*What this task involves:*
Whenever a line in the entries below contains "Охридски", copy that line.

*Records supplied:*
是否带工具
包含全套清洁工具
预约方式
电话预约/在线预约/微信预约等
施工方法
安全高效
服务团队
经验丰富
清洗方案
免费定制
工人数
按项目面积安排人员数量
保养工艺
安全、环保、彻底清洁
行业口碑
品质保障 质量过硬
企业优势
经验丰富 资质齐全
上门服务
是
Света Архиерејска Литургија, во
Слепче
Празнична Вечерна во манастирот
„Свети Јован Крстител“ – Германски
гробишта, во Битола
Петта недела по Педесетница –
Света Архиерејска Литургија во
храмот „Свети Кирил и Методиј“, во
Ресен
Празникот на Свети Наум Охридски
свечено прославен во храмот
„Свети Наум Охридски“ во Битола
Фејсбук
==
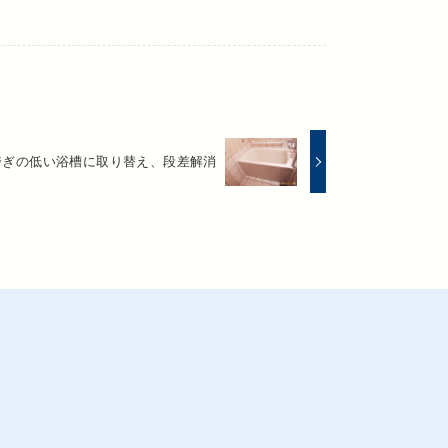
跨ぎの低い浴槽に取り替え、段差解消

*Task response:*
Празникот на Свети Наум Охридски
„Свети Наум Охридски“ во Битола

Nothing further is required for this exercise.